Do I need to be a lawyer to create content?
No. Anyone can create educational content. For legal topics, focus on:
- Explaining publicly available information
- Providing procedural guidance (how to file, where to go)
- Sharing resources and links to official sources
Don't give legal advice on specific situations - that's for lawyers.
How is this different from doing pro bono work?
Traditional pro bono means representing individual clients. Laymans lets you create resources that help many people:
- One seminar can reach thousands
- Educational content scales in ways individual representation can't
- You're not practicing law - you're sharing information
Both are valuable. This is a different approach to the same access-to-justice problem.

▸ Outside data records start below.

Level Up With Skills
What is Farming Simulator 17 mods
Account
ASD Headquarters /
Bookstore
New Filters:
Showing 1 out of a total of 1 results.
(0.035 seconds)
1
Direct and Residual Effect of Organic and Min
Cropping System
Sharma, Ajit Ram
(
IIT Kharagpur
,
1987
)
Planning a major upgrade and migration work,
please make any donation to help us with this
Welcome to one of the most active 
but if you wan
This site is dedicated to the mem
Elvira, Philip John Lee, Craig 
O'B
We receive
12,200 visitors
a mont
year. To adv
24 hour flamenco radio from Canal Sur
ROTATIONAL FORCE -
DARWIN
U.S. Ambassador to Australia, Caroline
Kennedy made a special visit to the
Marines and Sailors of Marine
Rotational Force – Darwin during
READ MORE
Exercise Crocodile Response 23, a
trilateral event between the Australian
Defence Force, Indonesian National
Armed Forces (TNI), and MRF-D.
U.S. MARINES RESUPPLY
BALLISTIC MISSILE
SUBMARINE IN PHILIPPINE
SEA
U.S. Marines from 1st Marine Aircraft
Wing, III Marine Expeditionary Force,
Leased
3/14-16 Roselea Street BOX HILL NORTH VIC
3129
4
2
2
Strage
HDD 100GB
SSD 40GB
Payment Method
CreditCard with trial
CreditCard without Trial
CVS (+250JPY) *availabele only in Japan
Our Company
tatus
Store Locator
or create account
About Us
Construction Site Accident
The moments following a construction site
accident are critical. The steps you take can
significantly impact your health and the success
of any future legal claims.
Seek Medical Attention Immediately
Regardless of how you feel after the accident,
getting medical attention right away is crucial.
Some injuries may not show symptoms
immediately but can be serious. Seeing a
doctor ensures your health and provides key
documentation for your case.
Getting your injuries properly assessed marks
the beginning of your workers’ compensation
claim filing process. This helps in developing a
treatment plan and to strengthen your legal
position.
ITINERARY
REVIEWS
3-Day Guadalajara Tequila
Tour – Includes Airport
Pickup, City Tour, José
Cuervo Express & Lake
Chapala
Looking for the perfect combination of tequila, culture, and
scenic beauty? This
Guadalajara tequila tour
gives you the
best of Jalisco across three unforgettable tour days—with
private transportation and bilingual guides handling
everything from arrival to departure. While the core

I'm interested in legal tech. Is this relevant?
Yes. Laymans is an example of legal technology designed for laypeople rather than lawyers. Understanding:
- How non-lawyers interact with legal information
- What features actually help people navigate the system
- Where technology helps and where it falls short
These insights are valuable if you're interested in building or working with legal technology.
The legal profession talks a lot about the access-to-justice gap. This is a chance to see it up close.